Wednesday, October 7, 2015

10/9/2015 – Friday of the 28th week in Ordinary Time – Luke 11:15-26

      This is the time of the year when we get ready for Halloween, for haunted houses and haunted forests. I remember as a child how movies like Rosemary’s Baby and The Exorcist enthralled movie audiences  And it seems like in recent years there are vampires and zombies and evil spirits all over the place in TV shows and in movies.   Are these demons and monsters just make believe creatures we amuse ourselves with?  Can we take at face value the healing today Jesus undertakes of the man possessed by a demon?
       With all of our education, with our confidence in our technology and our scientific methods finding a rational and logical explanation for everything, with the drugs that modern medicine gives us to cure our ills and treat our mental illness, we might think that believing that demons can actually exist would be for the uneducated and the superstitious.  Indeed, when I lived in South American and Africa, belief in the existence of spirits both good or bad was a belief held by most of the population, whether that person had no education at all or held a PhD.  I remember telling one of my teachers in seminary that I think we have lost something by thinking that these good and evil spirits are not a reality in our world.  She said she agreed with me.  In some ways, I saw how their belief in the spirit world here on earth enhanced their view of their faith.  

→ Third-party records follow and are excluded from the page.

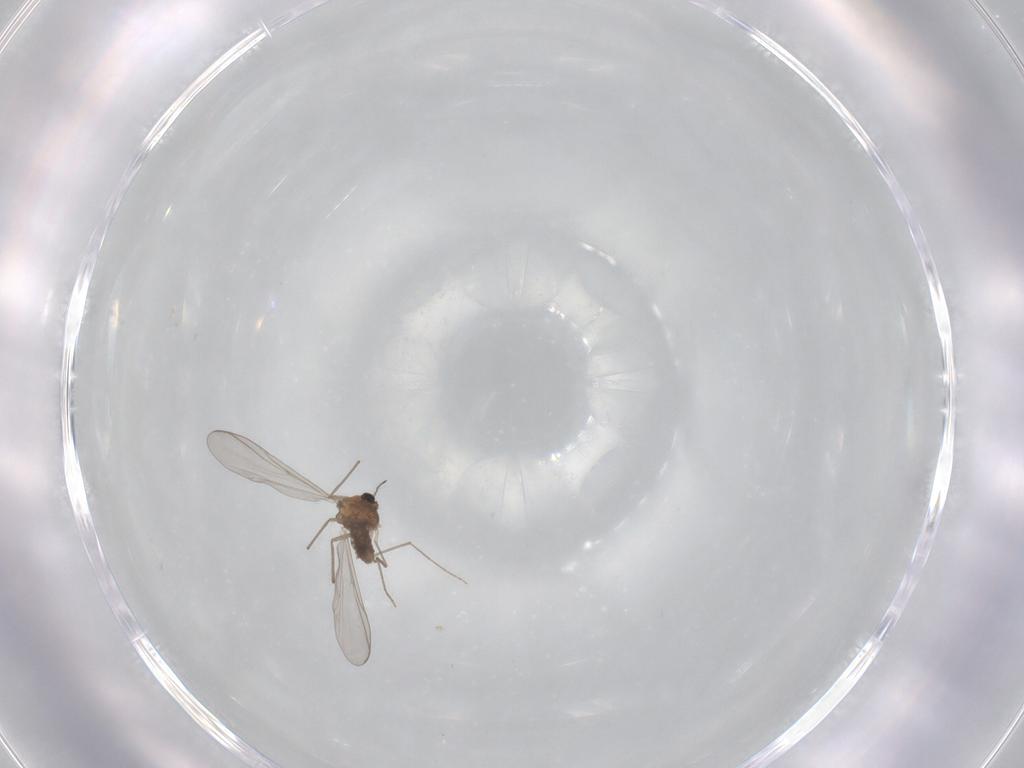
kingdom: Animalia
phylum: Arthropoda
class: Insecta
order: Diptera
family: Chironomidae
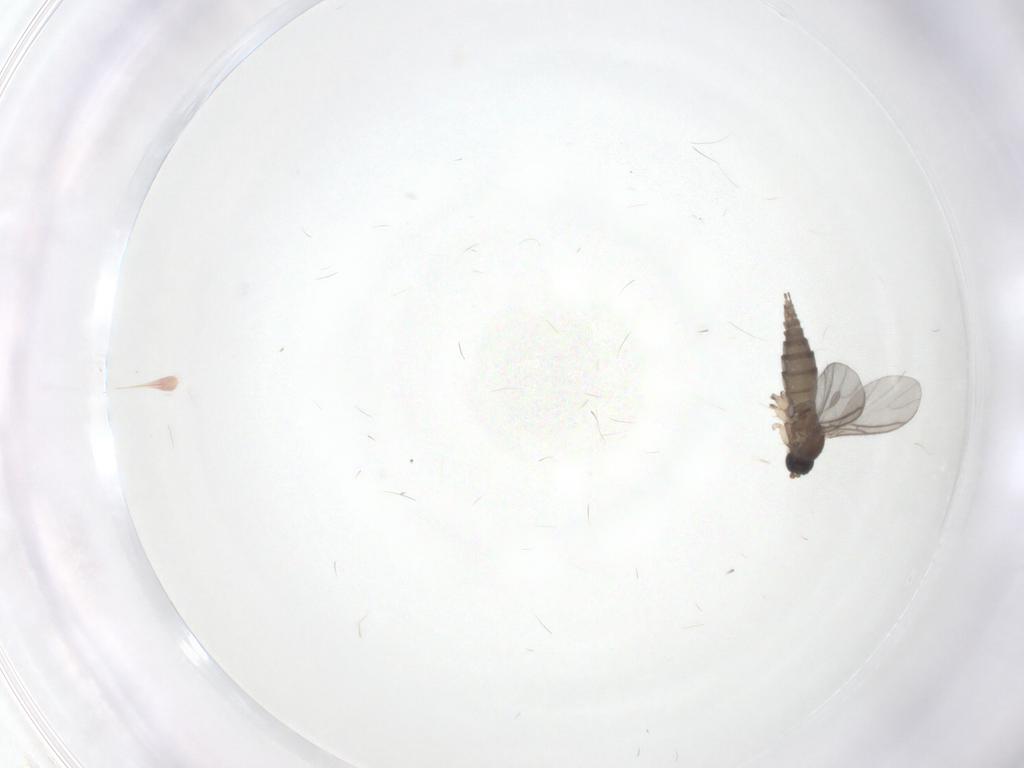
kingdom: Animalia
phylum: Arthropoda
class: Insecta
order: Diptera
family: Sciaridae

       In the Gospel today, the people don’t understand how Jesus can cast out demons, so they claim that he must have that power from the Devil himself.  Jesus casts out these demons because he has authority over them, an authority that can only come from God the Father.    
        We are uncomfortable with things that we don’t understand.  But, in some ways, all of us have our own demons we wrestle with, don’t we?   And we just have to look to the way that addictions have become so pervasive in our modern world, to the lives they have destroyed.  We look to the mass shootings and acts of terrorism that baffle us and horrify us.  In the end, I would have to say that language of demons and spirits has a place in our world today in naming the spiritual and moral issues we wrestle with.  That language helps us talk about the real dangers that confront us in our lives here on earth.